• _Task instructions_
- 1) Please answer these questions from the race summary:
(a) What was the winning time?
(b) Who held the championship record before the competition, and for which nation?
(c) In what city was the world record set?
- 2) Summarize the race summary in two sentences.
- 3) Rename "butterfly" to "freestyle" as you copy everything in the race summary from "- Dates: May" down to "final on May 26.".

• _Provided text_
- Dates: May 25, 2012 (heats and semifinals) May 26, 2012 (final)
- Competitors: 53 from 27 nations
- Winning time: 51.45

Medalists
| gold medal | Milorad Čavić | Serbia |
| silver medal | László Cseh | Hungary |
| bronze medal | Matteo Rivolta | Italy |

= Swimming at the 2012 European Aquatics Championships – Men's 100 metre butterfly =

The men's 100 metre butterfly competition of the swimming events at the 2012 European Aquatics Championships took place May 25 and 26. The heats and semifinals took place on May 25, the final on May 26.

==Records==
Prior to the competition, the existing world, European and championship records were as follows.

|  | Name | Nation | Time | Location | Date |
|---|---|---|---|---|---|
| World record | Michael Phelps | United States | 49.82 | Rome | August 1, 2009 |
| European record | Milorad Čavić | Serbia | 49.95 | Rome | August 1, 2009 |
| Championship record | Yevgeny Korotyshkin | Russia | 51.73 | Budapest | August 14, 2010 |

==Results==

===Heats===
55 swimmers participated in 7 heats.

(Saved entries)

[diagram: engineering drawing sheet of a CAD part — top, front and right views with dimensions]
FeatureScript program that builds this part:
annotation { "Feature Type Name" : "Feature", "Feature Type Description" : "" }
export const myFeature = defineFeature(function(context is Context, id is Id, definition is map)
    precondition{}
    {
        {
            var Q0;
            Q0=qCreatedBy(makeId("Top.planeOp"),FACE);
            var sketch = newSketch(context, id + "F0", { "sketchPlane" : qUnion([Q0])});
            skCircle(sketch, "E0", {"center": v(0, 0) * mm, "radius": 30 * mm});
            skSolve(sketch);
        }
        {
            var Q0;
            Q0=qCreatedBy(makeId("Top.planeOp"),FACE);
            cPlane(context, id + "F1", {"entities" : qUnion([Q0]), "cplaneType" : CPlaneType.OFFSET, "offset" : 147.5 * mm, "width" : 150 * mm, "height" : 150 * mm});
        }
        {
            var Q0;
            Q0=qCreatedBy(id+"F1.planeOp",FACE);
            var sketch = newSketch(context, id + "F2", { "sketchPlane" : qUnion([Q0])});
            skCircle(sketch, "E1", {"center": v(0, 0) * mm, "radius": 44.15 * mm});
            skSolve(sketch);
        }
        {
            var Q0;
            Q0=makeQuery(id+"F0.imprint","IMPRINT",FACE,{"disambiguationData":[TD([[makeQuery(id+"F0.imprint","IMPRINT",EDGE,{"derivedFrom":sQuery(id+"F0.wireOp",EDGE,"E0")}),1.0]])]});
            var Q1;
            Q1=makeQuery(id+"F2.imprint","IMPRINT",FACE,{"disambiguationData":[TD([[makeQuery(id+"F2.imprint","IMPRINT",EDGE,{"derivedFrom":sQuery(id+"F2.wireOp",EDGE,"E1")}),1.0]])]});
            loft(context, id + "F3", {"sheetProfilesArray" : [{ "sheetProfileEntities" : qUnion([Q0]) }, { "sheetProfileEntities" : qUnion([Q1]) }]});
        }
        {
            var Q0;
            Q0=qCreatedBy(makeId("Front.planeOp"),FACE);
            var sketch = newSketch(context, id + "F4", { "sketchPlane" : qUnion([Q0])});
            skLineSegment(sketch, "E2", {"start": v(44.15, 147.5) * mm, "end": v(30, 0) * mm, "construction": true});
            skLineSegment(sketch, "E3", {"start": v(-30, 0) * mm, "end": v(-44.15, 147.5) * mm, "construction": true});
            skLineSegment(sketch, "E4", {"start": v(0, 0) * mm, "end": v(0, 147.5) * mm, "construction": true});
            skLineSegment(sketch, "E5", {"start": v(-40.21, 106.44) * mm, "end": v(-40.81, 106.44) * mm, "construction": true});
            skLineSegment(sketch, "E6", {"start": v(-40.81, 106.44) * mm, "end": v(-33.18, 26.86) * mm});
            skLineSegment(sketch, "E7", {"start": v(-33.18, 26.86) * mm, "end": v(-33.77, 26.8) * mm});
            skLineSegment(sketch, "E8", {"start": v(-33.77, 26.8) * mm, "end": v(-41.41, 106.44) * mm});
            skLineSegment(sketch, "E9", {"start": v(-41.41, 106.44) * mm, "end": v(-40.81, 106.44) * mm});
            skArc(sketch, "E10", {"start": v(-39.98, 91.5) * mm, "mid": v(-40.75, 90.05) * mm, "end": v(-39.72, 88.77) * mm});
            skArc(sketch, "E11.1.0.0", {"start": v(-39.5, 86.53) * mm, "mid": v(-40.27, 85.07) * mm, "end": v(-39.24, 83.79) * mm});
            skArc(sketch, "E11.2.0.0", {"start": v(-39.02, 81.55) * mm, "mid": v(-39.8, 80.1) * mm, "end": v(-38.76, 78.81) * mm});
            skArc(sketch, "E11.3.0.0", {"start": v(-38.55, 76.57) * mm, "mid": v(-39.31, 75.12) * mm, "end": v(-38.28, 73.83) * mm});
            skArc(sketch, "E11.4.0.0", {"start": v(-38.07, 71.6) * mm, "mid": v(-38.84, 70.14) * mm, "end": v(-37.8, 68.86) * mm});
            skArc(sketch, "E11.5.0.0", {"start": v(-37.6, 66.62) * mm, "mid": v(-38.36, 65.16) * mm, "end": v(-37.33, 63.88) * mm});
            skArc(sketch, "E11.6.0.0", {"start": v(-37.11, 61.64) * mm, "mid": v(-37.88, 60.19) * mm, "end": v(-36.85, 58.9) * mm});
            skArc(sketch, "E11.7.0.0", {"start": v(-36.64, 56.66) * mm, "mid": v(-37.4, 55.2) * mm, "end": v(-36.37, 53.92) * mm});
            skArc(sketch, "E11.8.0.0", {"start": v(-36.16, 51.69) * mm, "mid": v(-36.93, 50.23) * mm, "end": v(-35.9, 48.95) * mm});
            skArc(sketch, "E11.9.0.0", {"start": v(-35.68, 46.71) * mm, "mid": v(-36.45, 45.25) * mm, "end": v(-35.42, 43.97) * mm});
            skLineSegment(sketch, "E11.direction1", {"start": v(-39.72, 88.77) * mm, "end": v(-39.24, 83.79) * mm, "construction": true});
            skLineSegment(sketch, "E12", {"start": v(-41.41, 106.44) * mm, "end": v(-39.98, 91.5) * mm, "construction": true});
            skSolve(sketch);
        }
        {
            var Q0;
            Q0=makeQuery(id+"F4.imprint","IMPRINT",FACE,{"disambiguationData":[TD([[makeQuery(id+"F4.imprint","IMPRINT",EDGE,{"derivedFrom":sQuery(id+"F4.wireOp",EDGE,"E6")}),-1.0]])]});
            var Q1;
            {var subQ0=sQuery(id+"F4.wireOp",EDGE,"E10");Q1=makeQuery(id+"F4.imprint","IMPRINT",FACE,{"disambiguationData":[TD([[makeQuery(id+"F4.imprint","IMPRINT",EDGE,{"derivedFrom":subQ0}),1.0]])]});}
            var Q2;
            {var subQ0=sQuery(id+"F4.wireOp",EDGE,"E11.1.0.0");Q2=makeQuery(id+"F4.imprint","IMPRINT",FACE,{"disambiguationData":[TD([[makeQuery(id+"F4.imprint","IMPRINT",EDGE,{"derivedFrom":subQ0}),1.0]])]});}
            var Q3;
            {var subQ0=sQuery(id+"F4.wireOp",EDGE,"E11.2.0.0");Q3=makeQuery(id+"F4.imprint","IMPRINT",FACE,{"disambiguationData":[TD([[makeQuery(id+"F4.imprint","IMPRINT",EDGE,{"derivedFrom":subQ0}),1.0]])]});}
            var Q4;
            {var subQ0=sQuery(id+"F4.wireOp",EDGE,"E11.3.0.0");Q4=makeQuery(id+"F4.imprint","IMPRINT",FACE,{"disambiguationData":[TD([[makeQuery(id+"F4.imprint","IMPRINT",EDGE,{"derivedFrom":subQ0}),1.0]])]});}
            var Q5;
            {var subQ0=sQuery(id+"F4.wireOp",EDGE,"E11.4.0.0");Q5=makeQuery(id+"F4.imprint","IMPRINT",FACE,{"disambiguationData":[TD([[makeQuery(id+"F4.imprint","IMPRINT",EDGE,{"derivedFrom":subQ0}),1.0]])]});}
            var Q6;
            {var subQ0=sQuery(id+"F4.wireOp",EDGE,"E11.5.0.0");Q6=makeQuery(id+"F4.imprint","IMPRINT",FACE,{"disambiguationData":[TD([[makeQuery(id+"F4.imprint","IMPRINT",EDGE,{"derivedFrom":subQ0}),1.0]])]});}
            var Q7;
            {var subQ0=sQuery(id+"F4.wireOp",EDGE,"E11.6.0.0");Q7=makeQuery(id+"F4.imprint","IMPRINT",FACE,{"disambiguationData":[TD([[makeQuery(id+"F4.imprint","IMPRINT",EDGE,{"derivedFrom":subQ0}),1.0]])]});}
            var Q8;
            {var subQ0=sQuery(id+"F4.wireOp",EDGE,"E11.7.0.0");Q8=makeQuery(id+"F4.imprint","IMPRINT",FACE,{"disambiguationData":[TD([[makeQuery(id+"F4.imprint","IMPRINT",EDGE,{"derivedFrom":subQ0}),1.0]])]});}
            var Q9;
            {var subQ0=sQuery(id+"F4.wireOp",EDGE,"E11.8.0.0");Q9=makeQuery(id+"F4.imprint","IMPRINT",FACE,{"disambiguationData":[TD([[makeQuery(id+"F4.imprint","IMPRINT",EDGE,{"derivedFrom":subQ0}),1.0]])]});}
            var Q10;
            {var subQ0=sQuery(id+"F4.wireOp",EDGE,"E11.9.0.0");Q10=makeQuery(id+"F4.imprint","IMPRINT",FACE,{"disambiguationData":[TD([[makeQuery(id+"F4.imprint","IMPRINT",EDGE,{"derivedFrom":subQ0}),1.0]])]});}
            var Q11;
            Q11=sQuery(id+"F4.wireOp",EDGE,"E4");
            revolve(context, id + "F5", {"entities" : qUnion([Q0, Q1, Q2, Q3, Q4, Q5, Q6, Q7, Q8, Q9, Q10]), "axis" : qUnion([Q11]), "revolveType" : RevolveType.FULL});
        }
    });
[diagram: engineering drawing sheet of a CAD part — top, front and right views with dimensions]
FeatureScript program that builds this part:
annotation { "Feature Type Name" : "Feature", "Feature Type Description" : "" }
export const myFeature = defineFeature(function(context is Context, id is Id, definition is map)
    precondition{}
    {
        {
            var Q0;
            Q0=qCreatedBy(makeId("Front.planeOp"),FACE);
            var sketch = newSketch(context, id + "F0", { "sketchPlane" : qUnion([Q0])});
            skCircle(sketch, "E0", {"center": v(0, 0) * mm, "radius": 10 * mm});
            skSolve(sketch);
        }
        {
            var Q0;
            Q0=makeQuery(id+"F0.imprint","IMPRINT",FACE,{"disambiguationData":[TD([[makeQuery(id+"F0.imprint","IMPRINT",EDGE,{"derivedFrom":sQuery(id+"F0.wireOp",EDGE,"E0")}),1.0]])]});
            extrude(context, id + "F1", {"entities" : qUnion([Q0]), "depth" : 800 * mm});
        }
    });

• _Your responses_
- 1)
(a) 51.45
(b) Yevgeny Korotyshkin, Russia
(c) Rome

- 2) The men's 100 metre butterfly at the 2012 European Aquatics Championships took place on May 25 and 26, with the heats and semifinals on the first day and the final on the second. Milorad Čavić of Serbia won gold in 51.45, László Cseh of Hungary took silver, and Matteo Rivolta of Italy took bronze.

- 3)
- Dates: May 25, 2012 (heats and semifinals) May 26, 2012 (final)
- Competitors: 53 from 27 nations
- Winning time: 51.45

Medalists
| gold medal | Milorad Čavić | Serbia |
| silver medal | László Cseh | Hungary |
| bronze medal | Matteo Rivolta | Italy |

= Swimming at the 2012 European Aquatics Championships – Men's 100 metre freestyle =

The men's 100 metre freestyle competition of the swimming events at the 2012 European Aquatics Championships took place May 25 and 26. The heats and semifinals took place on May 25, the final on May 26.